TASK INPUT ▸
-- Opening Marker --
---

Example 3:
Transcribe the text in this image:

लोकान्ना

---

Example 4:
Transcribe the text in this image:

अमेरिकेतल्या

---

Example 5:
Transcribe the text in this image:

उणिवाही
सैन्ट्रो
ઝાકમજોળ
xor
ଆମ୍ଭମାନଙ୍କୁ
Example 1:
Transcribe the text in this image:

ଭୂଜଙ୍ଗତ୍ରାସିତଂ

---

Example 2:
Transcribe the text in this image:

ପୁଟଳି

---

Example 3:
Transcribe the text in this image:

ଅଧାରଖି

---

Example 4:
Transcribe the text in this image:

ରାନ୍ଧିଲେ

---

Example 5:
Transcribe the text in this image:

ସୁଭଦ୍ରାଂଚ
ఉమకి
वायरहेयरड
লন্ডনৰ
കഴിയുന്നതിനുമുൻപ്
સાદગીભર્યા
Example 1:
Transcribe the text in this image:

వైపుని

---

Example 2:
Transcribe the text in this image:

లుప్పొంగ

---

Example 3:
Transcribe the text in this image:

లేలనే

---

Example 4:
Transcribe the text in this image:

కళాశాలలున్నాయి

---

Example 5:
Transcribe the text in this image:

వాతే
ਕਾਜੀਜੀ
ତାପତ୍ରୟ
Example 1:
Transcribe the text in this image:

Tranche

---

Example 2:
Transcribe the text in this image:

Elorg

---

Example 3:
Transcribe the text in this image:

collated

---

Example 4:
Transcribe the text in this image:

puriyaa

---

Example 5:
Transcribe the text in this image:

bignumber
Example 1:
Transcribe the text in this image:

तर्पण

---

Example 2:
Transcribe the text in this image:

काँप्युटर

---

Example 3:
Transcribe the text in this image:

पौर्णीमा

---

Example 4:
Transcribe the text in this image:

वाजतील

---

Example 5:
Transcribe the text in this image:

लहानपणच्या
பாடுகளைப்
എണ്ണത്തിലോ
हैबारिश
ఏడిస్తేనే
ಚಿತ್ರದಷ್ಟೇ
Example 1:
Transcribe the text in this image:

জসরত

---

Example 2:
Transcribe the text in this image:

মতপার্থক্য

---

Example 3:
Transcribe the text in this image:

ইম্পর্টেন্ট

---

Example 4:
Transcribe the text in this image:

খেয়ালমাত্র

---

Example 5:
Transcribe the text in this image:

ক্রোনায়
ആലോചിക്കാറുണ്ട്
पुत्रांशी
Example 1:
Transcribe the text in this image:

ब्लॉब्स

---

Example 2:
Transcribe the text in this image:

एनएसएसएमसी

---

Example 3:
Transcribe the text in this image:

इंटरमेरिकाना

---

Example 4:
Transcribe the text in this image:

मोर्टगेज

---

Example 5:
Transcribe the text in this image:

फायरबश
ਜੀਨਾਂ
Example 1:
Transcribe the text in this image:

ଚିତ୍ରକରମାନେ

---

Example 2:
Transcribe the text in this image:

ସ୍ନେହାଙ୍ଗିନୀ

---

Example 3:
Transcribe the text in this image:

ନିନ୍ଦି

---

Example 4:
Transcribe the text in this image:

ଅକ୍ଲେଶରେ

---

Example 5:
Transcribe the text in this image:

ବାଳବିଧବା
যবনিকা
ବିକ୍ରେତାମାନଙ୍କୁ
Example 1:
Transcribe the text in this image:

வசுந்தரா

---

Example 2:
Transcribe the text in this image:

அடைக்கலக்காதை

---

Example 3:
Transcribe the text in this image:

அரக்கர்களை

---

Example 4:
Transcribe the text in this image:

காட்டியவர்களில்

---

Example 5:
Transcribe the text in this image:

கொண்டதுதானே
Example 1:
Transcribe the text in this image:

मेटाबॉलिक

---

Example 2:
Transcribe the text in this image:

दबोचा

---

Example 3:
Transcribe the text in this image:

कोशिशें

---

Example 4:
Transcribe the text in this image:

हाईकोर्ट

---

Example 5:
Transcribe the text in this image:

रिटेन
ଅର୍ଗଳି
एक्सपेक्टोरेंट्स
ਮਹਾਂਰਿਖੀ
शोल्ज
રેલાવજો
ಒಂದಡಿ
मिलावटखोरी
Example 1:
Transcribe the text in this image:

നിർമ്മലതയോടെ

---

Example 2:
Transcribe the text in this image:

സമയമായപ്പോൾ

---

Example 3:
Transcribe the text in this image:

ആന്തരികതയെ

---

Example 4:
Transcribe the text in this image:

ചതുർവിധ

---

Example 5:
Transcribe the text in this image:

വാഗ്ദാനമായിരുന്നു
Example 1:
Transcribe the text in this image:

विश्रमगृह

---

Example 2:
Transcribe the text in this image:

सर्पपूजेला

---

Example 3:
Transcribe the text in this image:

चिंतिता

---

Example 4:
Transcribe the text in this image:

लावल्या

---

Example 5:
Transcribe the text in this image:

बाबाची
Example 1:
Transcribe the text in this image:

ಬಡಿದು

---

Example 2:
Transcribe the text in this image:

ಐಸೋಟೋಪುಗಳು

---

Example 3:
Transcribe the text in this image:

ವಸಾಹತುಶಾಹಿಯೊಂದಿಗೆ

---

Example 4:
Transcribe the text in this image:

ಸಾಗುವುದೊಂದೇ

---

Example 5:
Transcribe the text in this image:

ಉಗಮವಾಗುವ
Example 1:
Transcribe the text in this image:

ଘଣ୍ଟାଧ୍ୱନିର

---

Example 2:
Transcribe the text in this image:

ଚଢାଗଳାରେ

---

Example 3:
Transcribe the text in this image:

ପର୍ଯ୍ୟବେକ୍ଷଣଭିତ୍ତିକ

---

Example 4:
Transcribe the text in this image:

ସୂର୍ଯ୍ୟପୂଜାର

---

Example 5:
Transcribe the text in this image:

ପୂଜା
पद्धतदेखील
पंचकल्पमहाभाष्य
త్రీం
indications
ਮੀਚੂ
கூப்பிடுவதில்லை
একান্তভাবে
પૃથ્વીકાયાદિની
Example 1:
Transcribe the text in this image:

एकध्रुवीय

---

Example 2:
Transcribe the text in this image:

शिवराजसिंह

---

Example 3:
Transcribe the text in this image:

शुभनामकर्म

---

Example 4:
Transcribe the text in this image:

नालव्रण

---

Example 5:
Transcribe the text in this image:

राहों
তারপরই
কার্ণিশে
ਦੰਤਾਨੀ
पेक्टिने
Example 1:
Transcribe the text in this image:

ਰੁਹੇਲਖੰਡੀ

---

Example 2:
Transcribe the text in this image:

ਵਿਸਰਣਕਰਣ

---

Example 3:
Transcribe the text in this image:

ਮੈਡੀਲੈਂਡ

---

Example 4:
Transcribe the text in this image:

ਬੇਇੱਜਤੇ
-- Closing Marker --
WHAT IS BEING ASKED ▸ Once you have read the records above, write them out again exactly.

TASK RESPONSE ▸
---

Example 3:
Transcribe the text in this image:

लोकान्ना

---

Example 4:
Transcribe the text in this image:

अमेरिकेतल्या

---

Example 5:
Transcribe the text in this image:

उणिवाही
सैन्ट्रो
ઝાકમજોળ
xor
ଆମ୍ଭମାନଙ୍କୁ
Example 1:
Transcribe the text in this image:

ଭୂଜଙ୍ଗତ୍ରାସିତଂ

---

Example 2:
Transcribe the text in this image:

ପୁଟଳି

---

Example 3:
Transcribe the text in this image:

ଅଧାରଖି

---

Example 4:
Transcribe the text in this image:

ରାନ୍ଧିଲେ

---

Example 5:
Transcribe the text in this image:

ସୁଭଦ୍ରାଂଚ
ఉమకి
वायरहेयरड
লন্ডনৰ
കഴിയുന്നതിനുമുൻപ്
સાદગીભર્યા
Example 1:
Transcribe the text in this image:

వైపుని

---

Example 2:
Transcribe the text in this image:

లుప్పొంగ

---

Example 3:
Transcribe the text in this image:

లేలనే

---

Example 4:
Transcribe the text in this image:

కళాశాలలున్నాయి

---

Example 5:
Transcribe the text in this image:

వాతే
ਕਾਜੀਜੀ
ତାପତ୍ରୟ
Example 1:
Transcribe the text in this image:

Tranche

---

Example 2:
Transcribe the text in this image:

Elorg

---

Example 3:
Transcribe the text in this image:

collated

---

Example 4:
Transcribe the text in this image:

puriyaa

---

Example 5:
Transcribe the text in this image:

bignumber
Example 1:
Transcribe the text in this image:

तर्पण

---

Example 2:
Transcribe the text in this image:

काँप्युटर

---

Example 3:
Transcribe the text in this image:

पौर्णीमा

---

Example 4:
Transcribe the text in this image:

वाजतील

---

Example 5:
Transcribe the text in this image:

लहानपणच्या
பாடுகளைப்
എണ്ണത്തിലോ
हैबारिश
ఏడిస్తేనే
ಚಿತ್ರದಷ್ಟೇ
Example 1:
Transcribe the text in this image:

জসরত

---

Example 2:
Transcribe the text in this image:

মতপার্থক্য

---

Example 3:
Transcribe the text in this image:

ইম্পর্টেন্ট

---

Example 4:
Transcribe the text in this image:

খেয়ালমাত্র

---

Example 5:
Transcribe the text in this image:

ক্রোনায়
ആലോചിക്കാറുണ്ട്
पुत्रांशी
Example 1:
Transcribe the text in this image:

ब्लॉब्स

---

Example 2:
Transcribe the text in this image:

एनएसएसएमसी

---

Example 3:
Transcribe the text in this image:

इंटरमेरिकाना

---

Example 4:
Transcribe the text in this image:

मोर्टगेज

---

Example 5:
Transcribe the text in this image:

फायरबश
ਜੀਨਾਂ
Example 1:
Transcribe the text in this image:

ଚିତ୍ରକରମାନେ

---

Example 2:
Transcribe the text in this image:

ସ୍ନେହାଙ୍ଗିନୀ

---

Example 3:
Transcribe the text in this image:

ନିନ୍ଦି

---

Example 4:
Transcribe the text in this image:

ଅକ୍ଲେଶରେ

---

Example 5:
Transcribe the text in this image:

ବାଳବିଧବା
যবনিকা
ବିକ୍ରେତାମାନଙ୍କୁ
Example 1:
Transcribe the text in this image:

வசுந்தரா

---

Example 2:
Transcribe the text in this image:

அடைக்கலக்காதை

---

Example 3:
Transcribe the text in this image:

அரக்கர்களை

---

Example 4:
Transcribe the text in this image:

காட்டியவர்களில்

---

Example 5:
Transcribe the text in this image:

கொண்டதுதானே
Example 1:
Transcribe the text in this image:

मेटाबॉलिक

---

Example 2:
Transcribe the text in this image:

दबोचा

---

Example 3:
Transcribe the text in this image:

कोशिशें

---

Example 4:
Transcribe the text in this image:

हाईकोर्ट

---

Example 5:
Transcribe the text in this image:

रिटेन
ଅର୍ଗଳି
एक्सपेक्टोरेंट्स
ਮਹਾਂਰਿਖੀ
शोल्ज
રેલાવજો
ಒಂದಡಿ
मिलावटखोरी
Example 1:
Transcribe the text in this image:

നിർമ്മലതയോടെ

---

Example 2:
Transcribe the text in this image:

സമയമായപ്പോൾ

---

Example 3:
Transcribe the text in this image:

ആന്തരികതയെ

---

Example 4:
Transcribe the text in this image:

ചതുർവിധ

---

Example 5:
Transcribe the text in this image:

വാഗ്ദാനമായിരുന്നു
Example 1:
Transcribe the text in this image:

विश्रमगृह

---

Example 2:
Transcribe the text in this image:

सर्पपूजेला

---

Example 3:
Transcribe the text in this image:

चिंतिता

---

Example 4:
Transcribe the text in this image:

लावल्या

---

Example 5:
Transcribe the text in this image:

बाबाची
Example 1:
Transcribe the text in this image:

ಬಡಿದು

---

Example 2:
Transcribe the text in this image:

ಐಸೋಟೋಪುಗಳು

---

Example 3:
Transcribe the text in this image:

ವಸಾಹತುಶಾಹಿಯೊಂದಿಗೆ

---

Example 4:
Transcribe the text in this image:

ಸಾಗುವುದೊಂದೇ

---

Example 5:
Transcribe the text in this image:

ಉಗಮವಾಗುವ
Example 1:
Transcribe the text in this image:

ଘଣ୍ଟାଧ୍ୱନିର

---

Example 2:
Transcribe the text in this image:

ଚଢାଗଳାରେ

---

Example 3:
Transcribe the text in this image:

ପର୍ଯ୍ୟବେକ୍ଷଣଭିତ୍ତିକ

---

Example 4:
Transcribe the text in this image:

ସୂର୍ଯ୍ୟପୂଜାର

---

Example 5:
Transcribe the text in this image:

ପୂଜା
पद्धतदेखील
पंचकल्पमहाभाष्य
త్రీం
indications
ਮੀਚੂ
கூப்பிடுவதில்லை
একান্তভাবে
પૃથ્વીકાયાદિની
Example 1:
Transcribe the text in this image:

एकध्रुवीय

---

Example 2:
Transcribe the text in this image:

शिवराजसिंह

---

Example 3:
Transcribe the text in this image:

शुभनामकर्म

---

Example 4:
Transcribe the text in this image:

नालव्रण

---

Example 5:
Transcribe the text in this image:

राहों
তারপরই
কার্ণিশে
ਦੰਤਾਨੀ
पेक्टिने
Example 1:
Transcribe the text in this image:

ਰੁਹੇਲਖੰਡੀ

---

Example 2:
Transcribe the text in this image:

ਵਿਸਰਣਕਰਣ

---

Example 3:
Transcribe the text in this image:

ਮੈਡੀਲੈਂਡ

---

Example 4:
Transcribe the text in this image:

ਬੇਇੱਜਤੇ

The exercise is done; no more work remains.